Monday, June 16, 2014

Keeping chickens (aka mini-pterodactyls)

This will come as no shock to anyone who knows me very well: I am terrified of birds. To me, they are just so unpredictable. An unpredictable animal with the ability to fly...not sure why this is not a more common fear.

For whatever reason, I have wanted to have my own flock of chickens for a long time. It could be because keeping chickens is very "in" right now (I mean seriously, look at some of these chicken coops!), but it's more likely because it fits with our values of knowing where our food comes from. Collecting the eggs from our own ladies (as I like to call them) is an amazing feeling and I look forward to cooking my first meal using one of our meat birds and know exactly how that bird lived his life. However, when planning for this, I think I forgot somewhere along the line that chickens are birds and therefore they are monsters.

The decision was made to order 12 MORE baby chicks from a local feed store. Six little baby buff orpingtons (for laying) and six Cornish rock (for meat). Like I mentioned before, our home came with some hens and a rooster that the previous owners left for us.

Side note about the grown flock: they essentially take care of themselves. We leave out food and water for them and have a coop and that is basically the whole story. They also enjoy the occasional rummage through our compost pile. They are so independent that when we first moved in our rooster, Little Jerry, was leading group hikes through the woods. Little Jerry was not long for this world and we assume he protected his flock (RIP Little Jerry Seinfeld) because he never returned from one of those hikes. We fixed the holes in the fencing so now the ladies are still able to free-range on the pasture, but are moderately safe from attack. Raising and keeping chickens is all about personal preference and we like to err on the side of "these are NOT our pets, these are our food and producers of our food, but we still want them to be happy and healthy". Others may disagree and to that I say, to each their own and you should stick around for the posts about brewing beer instead. Okay, back to the monsters.

Twelve little baby chicks, stuffing their faces with medicated chick starter and water full of electrolytes to make sure they survived the first few days. Our brooding box was pretty simple (large Tupperware container lined with paper towels until they could use wood shavings as bedding), but in hindsight, we would have started with a much larger brooding box to make transitions easier as they grow (we separated them at about 2 weeks into two containers).

We learned this with the meat birds in particular because when they started growing there was no stopping them. In fact, I don't have any pictures of the meat birds from about two weeks to four weeks because they were absolutely hideous and repulsive. At one point, I thought I would never eat chicken again. They reach a point where they have stuffed their fat faces enough that their legs can't keep up with how fat their bodies are getting and as a result can hardly stand to walk. It is actually pretty sad, but once we were able to move them outside into the chicken tractor to forage and walk around a bit more, they started to look much healthier.

Absolutely terrifying.

They say Cornish rocks are a "7 lbs in 7 weeks" bird, meaning you should be prepared to process them in 7 weeks.
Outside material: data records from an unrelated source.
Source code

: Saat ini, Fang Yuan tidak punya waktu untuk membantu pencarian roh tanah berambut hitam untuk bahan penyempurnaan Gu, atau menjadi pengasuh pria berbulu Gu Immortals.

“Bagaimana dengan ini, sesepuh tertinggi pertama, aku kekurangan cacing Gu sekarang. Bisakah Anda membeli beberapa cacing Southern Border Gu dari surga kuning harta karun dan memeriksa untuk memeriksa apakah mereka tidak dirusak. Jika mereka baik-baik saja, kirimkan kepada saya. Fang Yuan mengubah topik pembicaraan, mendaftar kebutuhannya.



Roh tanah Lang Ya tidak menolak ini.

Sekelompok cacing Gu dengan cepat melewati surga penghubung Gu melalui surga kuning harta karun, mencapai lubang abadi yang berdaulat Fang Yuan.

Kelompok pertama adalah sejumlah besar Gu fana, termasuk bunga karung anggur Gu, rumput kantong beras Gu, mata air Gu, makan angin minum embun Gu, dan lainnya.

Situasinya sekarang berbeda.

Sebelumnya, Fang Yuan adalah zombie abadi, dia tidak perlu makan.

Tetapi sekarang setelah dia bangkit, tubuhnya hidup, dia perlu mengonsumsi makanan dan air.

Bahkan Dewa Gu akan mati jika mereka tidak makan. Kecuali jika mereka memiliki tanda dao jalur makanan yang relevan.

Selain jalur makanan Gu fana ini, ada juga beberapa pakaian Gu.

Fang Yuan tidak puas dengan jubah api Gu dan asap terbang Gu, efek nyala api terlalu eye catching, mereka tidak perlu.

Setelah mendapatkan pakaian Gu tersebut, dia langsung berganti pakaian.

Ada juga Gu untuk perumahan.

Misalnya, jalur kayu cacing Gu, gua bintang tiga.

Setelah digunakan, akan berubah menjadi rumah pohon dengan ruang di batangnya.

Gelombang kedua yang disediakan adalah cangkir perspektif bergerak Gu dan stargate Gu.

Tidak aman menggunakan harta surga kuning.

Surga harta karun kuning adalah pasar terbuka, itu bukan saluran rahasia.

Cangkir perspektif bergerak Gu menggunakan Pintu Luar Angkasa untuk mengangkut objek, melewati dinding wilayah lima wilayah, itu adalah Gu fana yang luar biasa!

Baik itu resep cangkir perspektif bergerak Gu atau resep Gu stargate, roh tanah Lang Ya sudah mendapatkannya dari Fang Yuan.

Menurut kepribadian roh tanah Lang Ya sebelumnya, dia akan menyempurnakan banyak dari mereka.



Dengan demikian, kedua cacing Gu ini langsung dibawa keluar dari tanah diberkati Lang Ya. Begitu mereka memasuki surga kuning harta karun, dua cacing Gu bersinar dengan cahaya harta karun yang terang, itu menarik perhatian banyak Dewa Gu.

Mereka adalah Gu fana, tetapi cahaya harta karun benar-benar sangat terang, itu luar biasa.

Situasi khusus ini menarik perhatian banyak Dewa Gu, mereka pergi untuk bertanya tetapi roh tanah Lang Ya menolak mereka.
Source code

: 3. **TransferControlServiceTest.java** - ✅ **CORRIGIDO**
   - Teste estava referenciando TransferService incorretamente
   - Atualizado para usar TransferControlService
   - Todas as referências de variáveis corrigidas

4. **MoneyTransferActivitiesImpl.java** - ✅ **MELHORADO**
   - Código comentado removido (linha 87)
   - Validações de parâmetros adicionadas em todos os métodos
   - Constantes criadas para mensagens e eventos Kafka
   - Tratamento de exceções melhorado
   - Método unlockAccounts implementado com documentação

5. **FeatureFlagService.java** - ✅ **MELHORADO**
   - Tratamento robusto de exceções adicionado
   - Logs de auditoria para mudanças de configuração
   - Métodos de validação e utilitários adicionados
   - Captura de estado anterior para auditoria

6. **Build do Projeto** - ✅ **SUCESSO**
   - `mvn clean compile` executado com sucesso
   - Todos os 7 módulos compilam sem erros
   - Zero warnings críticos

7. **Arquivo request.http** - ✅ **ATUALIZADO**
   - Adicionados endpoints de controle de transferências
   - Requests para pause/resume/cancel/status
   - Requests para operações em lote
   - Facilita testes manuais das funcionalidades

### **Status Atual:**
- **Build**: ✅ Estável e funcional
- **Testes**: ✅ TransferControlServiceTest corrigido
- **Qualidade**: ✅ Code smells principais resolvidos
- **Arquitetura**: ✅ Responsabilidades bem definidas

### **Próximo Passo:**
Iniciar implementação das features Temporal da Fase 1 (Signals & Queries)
Ours will probably go for a bit longer since they are foraging more, but if you let them go too long, they can die from heart failure (or so I have read).

The buffs have grown at a pace much more suitable for a living creature and they aren't quite as scary.

Once they were ready to go outside, we started integrating them in with the older ladies using the "playpen method", meaning you put some sort of wire or fencing until the hens become used to them. When they aren't in their playpen in the barn sleeping or meeting the ladies, they are free-ranging in the dog run like bosses. Maybe this is completely wrong, I have no idea. I have read just about as much as I can and this seems to be like a pretty logical approach to the whole thing.

The compelling side of all of this is getting to see the fluffy little balls of down grow into the feathered chickens you see above who will either become your food or make your food. Fortunately, my values outweigh my fears on this one.



  1. I love chickens and pterodactyles!! oh and your blog!! keep it up, I will definitely be following along as I enjoy your humor so far!!

    1. Hey Emma! That's so sweet and thanks for stopping by.